Aldi pans allegations as ‘unjustified’
Meanwhile Aldi has stressed that it is bearing the cost of its "Super Six" promotion on fruit and veg lines, and not the farmers or growers. In a press statement, the discounter said it "has agreed prices with its suppliers that are fair for all parties. Once an agreement has been reached with a supplier, Aldi honours that agreement. This has been the case since Aldi introduced its weekly "Super Six" promotion on fruit and vegetables in January 2008 and is well understood by farmers and growers. The offer is in line with Aldi’s regular policy of giving great value for money across its core range and exceptional weekly savings on fruit and vegetables through its "Super Six" promotion. The reaction from customers to this Christmas promotion has been extremely positive."
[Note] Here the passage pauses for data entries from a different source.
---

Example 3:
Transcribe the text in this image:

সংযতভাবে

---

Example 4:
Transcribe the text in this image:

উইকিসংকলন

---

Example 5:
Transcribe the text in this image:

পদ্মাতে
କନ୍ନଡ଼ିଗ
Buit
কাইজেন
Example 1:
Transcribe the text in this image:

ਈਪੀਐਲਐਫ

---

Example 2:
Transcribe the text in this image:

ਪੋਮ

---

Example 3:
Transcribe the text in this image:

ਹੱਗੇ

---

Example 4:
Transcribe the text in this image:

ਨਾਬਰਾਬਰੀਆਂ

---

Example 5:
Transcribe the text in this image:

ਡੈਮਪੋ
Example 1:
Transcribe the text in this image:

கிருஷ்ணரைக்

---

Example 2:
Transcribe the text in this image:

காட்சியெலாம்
The discounter added its policy is always to source its product range from Irish suppliers where possible. Over 50% of Aldi’s supplier spend is with Irish suppliers, producers and manufacturers. All potatoes on promotion are sourced from the Republic of Ireland. As many of the carrots as possible are also sourced from the Republic of Ireland, however, Aldi claimed that given the exceptional volumes involved and unprecedented consumer demand, additional supplies have been sourced from France. The clementines, honeydew melons, pineapples and Brussels sprouts are sourced from suppliers in a variety of countries.
Aldi added: "The generalised allegations being made in recent days are unfounded and not relevant in the case of Aldi. Aldi is meeting with the IFA later this week to discuss any concerns it may have."
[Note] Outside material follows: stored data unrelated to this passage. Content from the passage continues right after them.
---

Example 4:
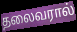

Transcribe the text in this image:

தலைவரால்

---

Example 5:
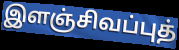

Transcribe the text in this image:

இளஞ்சிவப்புத்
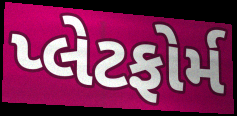
પ્લેટફોર્મ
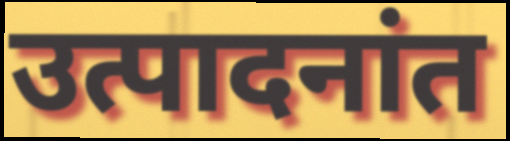
उत्पादनांत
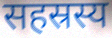
सहस्रस्य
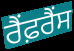
ਰੈਂਫ਼ਰੈਂਸ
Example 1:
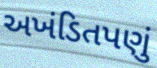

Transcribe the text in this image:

અખંડિતપણું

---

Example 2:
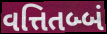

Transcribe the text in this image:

વત્તિતબ્બં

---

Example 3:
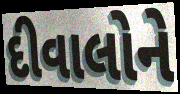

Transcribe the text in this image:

દીવાલોને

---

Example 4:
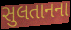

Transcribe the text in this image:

સુલતાનના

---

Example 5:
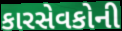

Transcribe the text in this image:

કારસેવકોની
IFA names Dunnes and Lidl in price-war involvement
IFA president John Bryan has also accused the Enterprise Minister Richard Bruton of dithering on the promised regulation. Addressing a protest outside the Department of Jobs, Enterprise and Innovation today, he said robust legislation backed up by an effective and independent Ombudsman must address the below-cost selling of fresh food, whether it be fresh produce, meats for dairy products.
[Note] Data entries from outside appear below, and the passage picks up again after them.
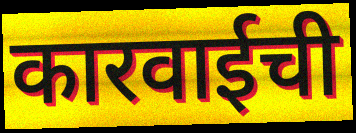
कारवाईची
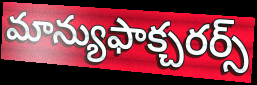
మాన్యుఫాక్చరర్స్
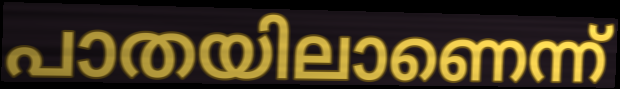
പാതയിലാണെന്ന്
"The decisions of multiples such as Dunnes and Lidl set in train a sequence of events that has undermined the livelihoods of hundreds of vegetable and potato growers and small, family-run fruit and veg shops around the country. It is also very disappointing that other retailers felt the need to match these ludicrous prices."
IFA’s Eddie Downey questioned why the German discounters are not giving away dry, non-perishable goods that they enthusiastically import, and make massive margins on.
He said it would be very naïve to think that retailers were footing the bill for this ‘promotion. "Have no doubt, the same retailers will make back this reduction many times over, either by upping the price on other lines or by demanding a contribution from others in the food supply chain. Either way, they will not take a hit on their profits," he said.